Your task — Read through the data, and wherever a line holds the word "Brașov", write that line out.

_____

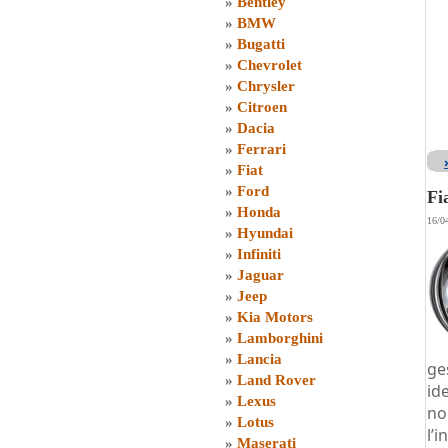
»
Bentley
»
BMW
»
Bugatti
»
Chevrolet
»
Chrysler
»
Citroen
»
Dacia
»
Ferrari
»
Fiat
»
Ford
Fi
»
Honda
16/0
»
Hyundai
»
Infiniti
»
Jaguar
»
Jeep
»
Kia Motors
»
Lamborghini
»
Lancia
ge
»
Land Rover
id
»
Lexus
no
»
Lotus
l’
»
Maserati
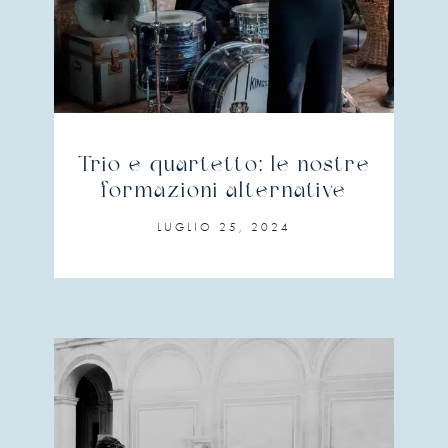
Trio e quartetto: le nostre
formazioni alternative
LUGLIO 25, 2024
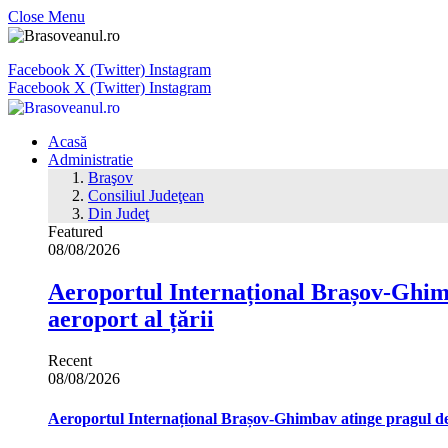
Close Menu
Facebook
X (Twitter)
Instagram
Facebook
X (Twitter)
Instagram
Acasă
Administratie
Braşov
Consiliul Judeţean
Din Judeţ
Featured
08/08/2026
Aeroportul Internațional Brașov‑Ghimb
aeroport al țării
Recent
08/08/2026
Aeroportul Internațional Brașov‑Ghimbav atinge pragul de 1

_____

Answer to this problem —
Aeroportul Internațional Brașov‑Ghimb
Aeroportul Internațional Brașov‑Ghimbav atinge pragul de 1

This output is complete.